Via's face warmed. "May I come in? I was on duty when Ivan passed. I'd like to offer Aura my condolences."

Umbrata smiled blandly. "Your presence that night was such a comfort to Aura. But the public gathering to honor Ivan won't be until next month."

Her heart sank. "But--"

"We just need some time as a family right now, dear." Lucina reached out and caught her hand, squeezing gently. "But it was so kind of you to visit. We'll let Aura know that you stopped by."

Via cursed internally. Technically, she had no business intruding; the Rite of Thirty-Six Hours was always a family gathering. But she couldn't wait a month to speak with Ivan's eidolon! Yet the twin Chief Terraformers blocked the doorway, as firm and immovable as two gnarled oaks.

Via sighed. "I understand. I'm sorry for your loss. May the Eternal Radiance help Ivan find peace, and may you all find comfort."

"Thank you, dear," Lucina said. She and her sister stepped back. "May the Eternal Radiance comfort you as well."

Via nodded, holding a pleasant expression until the door closed. Then she scowled at the white crystal blocking her path.

How could she find comfort without truth? How could the victims find peace without justice?

She gritted her teeth and returned to her chamber. She needed to get ready for another funeral, and this time, she wouldn't let anyone stand in her way.

***

Via's mater held the Rite of Thirty-Six Hours in Kaitlyn's chambers. It wasn't the coziest location for the living after Kaitlyn had died there, but the comfort of the dead always came first.

For the hundredth time as she waited for her grandmater to arrive, Via glanced past her relatives at her mater. Patria wore her formal toga like she'd been born in it, the chalk-white fabric brilliant against her bronze skin. Its crimson stripe ran like a ribbon of blood from shoulder to toe, matching her laurel. Yet the vibrant fabric could not hide Patria's weariness.

Doubt warred with suspicion within Via. Was it the weight of grief that drew those dark circles under her mater's bloodshot eyes? Or guilt?

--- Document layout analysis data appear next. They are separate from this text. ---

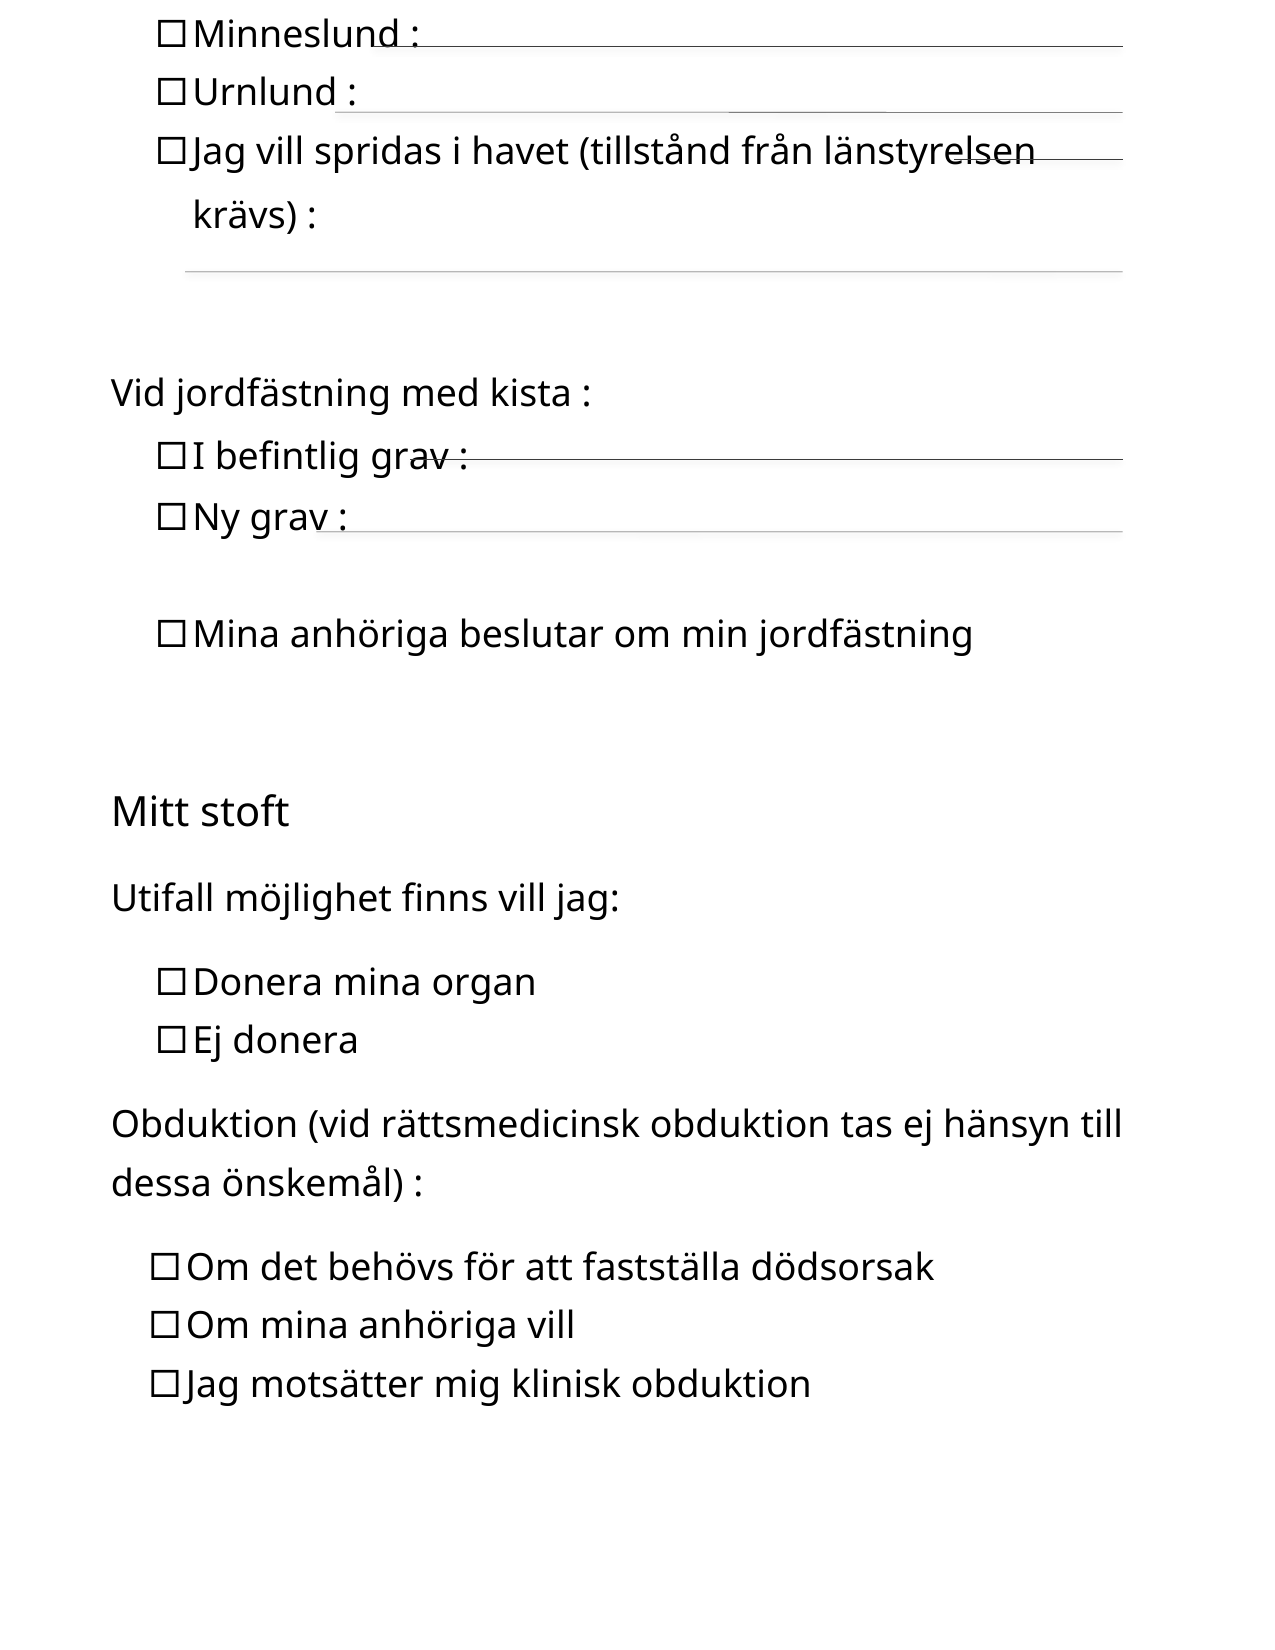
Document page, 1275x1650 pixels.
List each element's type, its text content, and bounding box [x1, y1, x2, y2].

list Ny grav : [155, 490, 1137, 541]
list I befintlig grav : [155, 425, 1137, 482]
list Mina anhöriga beslutar om min jordfästning [155, 607, 1137, 658]
list Om det behövs för att fastställa dödsorsak [148, 1240, 1137, 1291]
list Vid jordfästning med kista : [111, 366, 1137, 417]
list Donera mina organ [155, 955, 1137, 1006]
list Minneslund : [155, 7, 1137, 58]
list Jag motsätter mig klinisk obduktion [148, 1357, 1137, 1408]
list Ej donera [155, 1014, 1137, 1065]
text Obduktion (vid rättsmedicinsk obduktion tas ej hänsyn till dessa önskemål) : [111, 1097, 1137, 1207]
text Utifall möjlighet finns vill jag: [111, 872, 1137, 923]
list Urnlund : [155, 66, 1137, 117]
list Jag vill spridas i havet (tillstånd från länstyrelsen krävs) : [155, 124, 1137, 241]
list Om mina anhöriga vill [148, 1298, 1137, 1349]
text Mitt stoft [111, 781, 1137, 838]
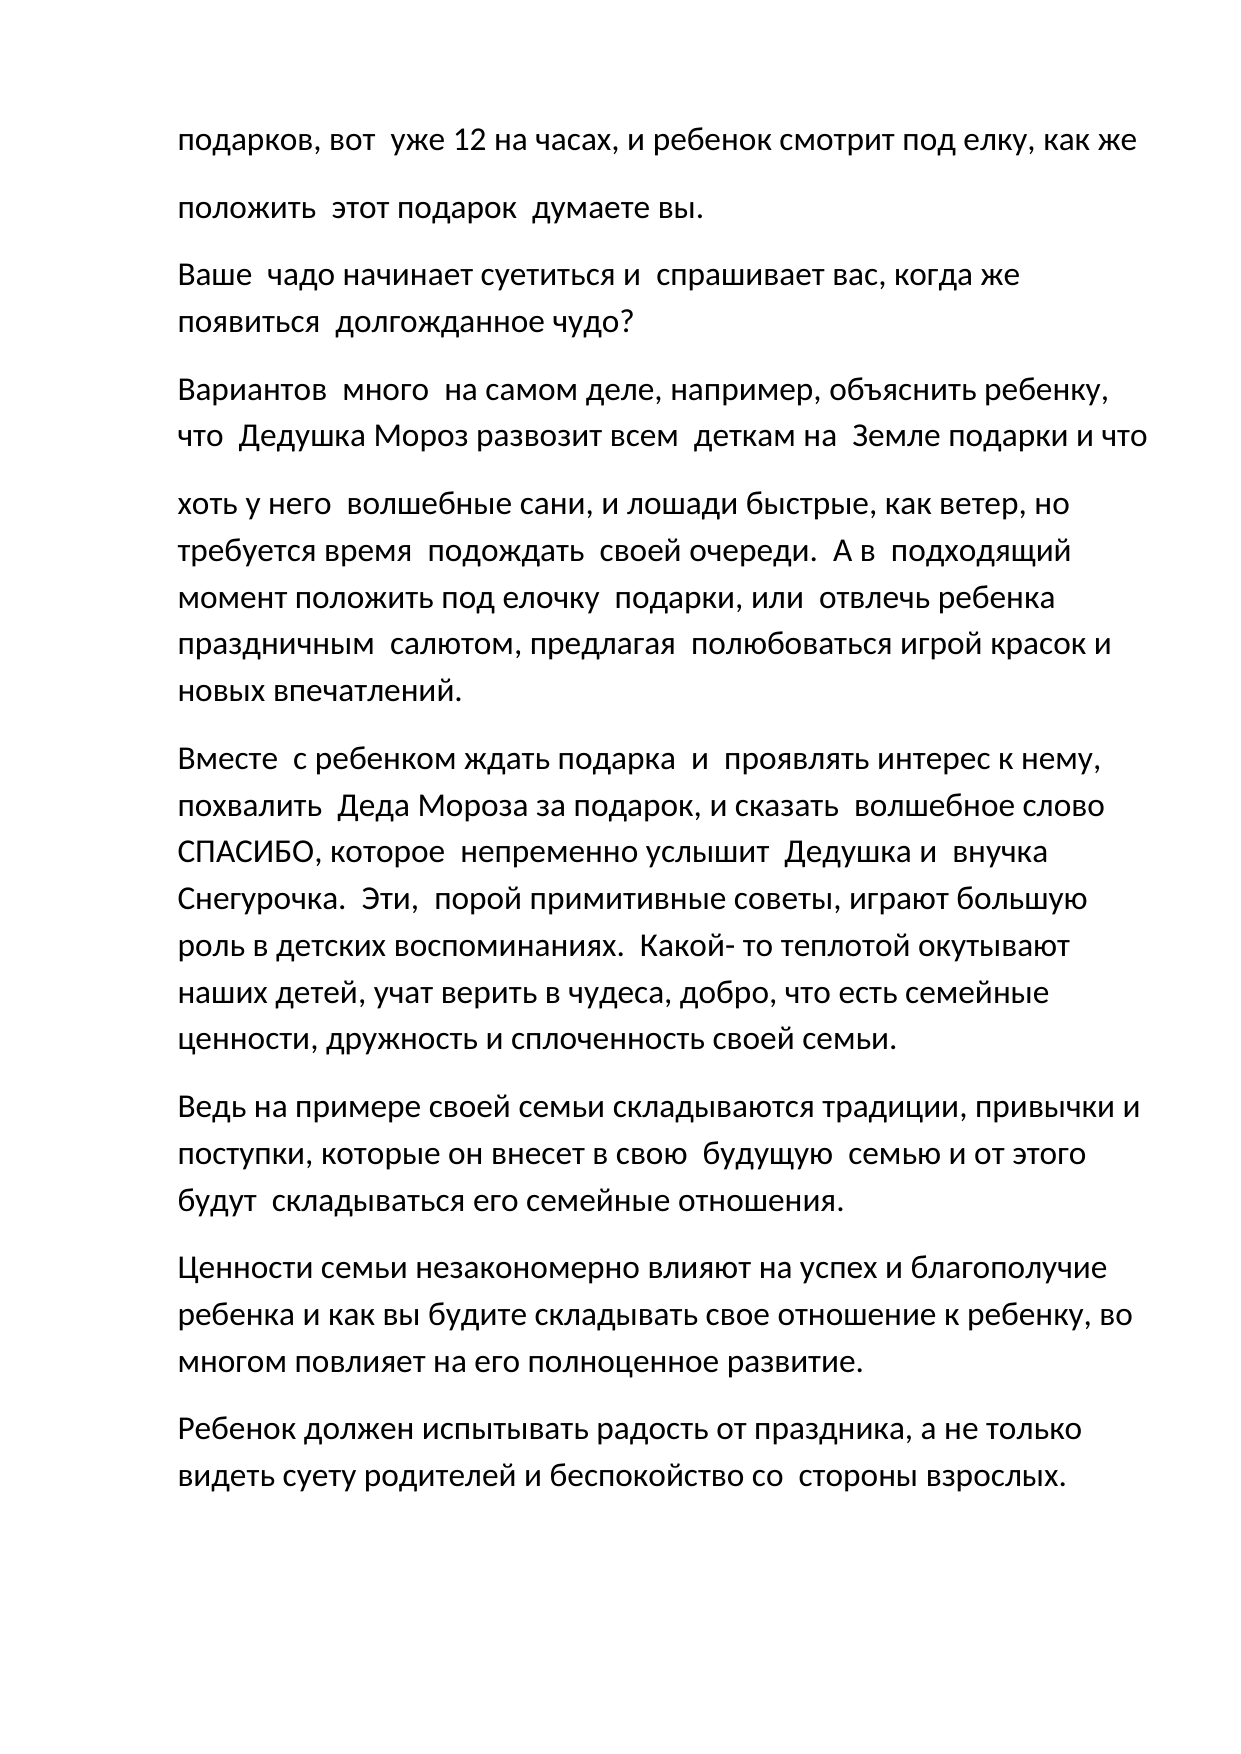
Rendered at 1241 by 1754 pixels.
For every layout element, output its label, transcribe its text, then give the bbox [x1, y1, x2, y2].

text Вариантов много на самом деле, например, объяснить ребенку, что Дедушка Мороз развозит всем деткам на Земле подарки и что [177, 368, 1152, 455]
text Ребенок должен испытывать радость от праздника, а не только видеть суету родителей и беспокойство со стороны взрослых. [177, 1407, 1152, 1495]
text Ценности семьи незакономерно влияют на успех и благополучие ребенка и как вы будите складывать свое отношение к ребенку, во многом повлияет на его полноценное развитие. [177, 1246, 1152, 1380]
text Ведь на примере своей семьи складываются традиции, привычки и поступки, которые он внесет в свою будущую семью и от этого будут складываться его семейные отношения. [177, 1085, 1152, 1219]
text положить этот подарок думаете вы. [177, 186, 1152, 226]
text подарков, вот уже 12 на часах, и ребенок смотрит под елку, как же [177, 118, 1152, 159]
text Ваше чадо начинает суетиться и спрашивает вас, когда же появиться долгожданное чудо? [177, 253, 1152, 341]
text хоть у него волшебные сани, и лошади быстрые, как ветер, но требуется время подождать своей очереди. А в подходящий момент положить под елочку подарки, или отвлечь ребенка праздничным салютом, предлагая полюбоваться игрой красок и новых впечатлений. [177, 482, 1152, 710]
text Вместе с ребенком ждать подарка и проявлять интерес к нему, похвалить Деда Мороза за подарок, и сказать волшебное слово СПАСИБО, которое непременно услышит Дедушка и внучка Снегурочка. Эти, порой примитивные советы, играют большую роль в детских воспоминаниях. Какой- то теплотой окутывают наших детей, учат верить в чудеса, добро, что есть семейные ценности, дружность и сплоченность своей семьи. [177, 737, 1152, 1058]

She glanced away, the painful direction of her thoughts making her breathless. As her gaze wandered around the room, she frowned. All of her relatives were present, sitting in white crystal chairs they'd raised from the floor or standing crammed around the room's perimeter between pots and hanging planters of bizarre native specimens Kaitlyn had collected. But several faces were missing.

"Where are Grand Ma's colleagues?" she asked. "They're like family. Didn't we invite them?"

"The Ancients?" her willowy eldest sister, Iusta, asked. "They're at the Sunlit Station for that thing they do every year, remember?"

"Oh, right."

Her grandmater had always skipped the Ancients' annual Landing Day ceremony. "Just because my ship plopped down there fifty years ago doesn't mean I want to visit the rusty old monstrosity," she'd loved to say. "That pageantry is for sentimental fools, not scientists."

Via smiled and brushed fresh tears from her cheeks.

"Will Grand Ma's eidolon get here soon?" her older brother Fas asked, wrapping one arm around her.

Their mater nodded. "Any moment now, my darlings." She glanced at Mitis, who sat on the chaise where Via's grandmater used to tell stories about whales and other species left behind on Earth. "Mitis is just helping her prepare."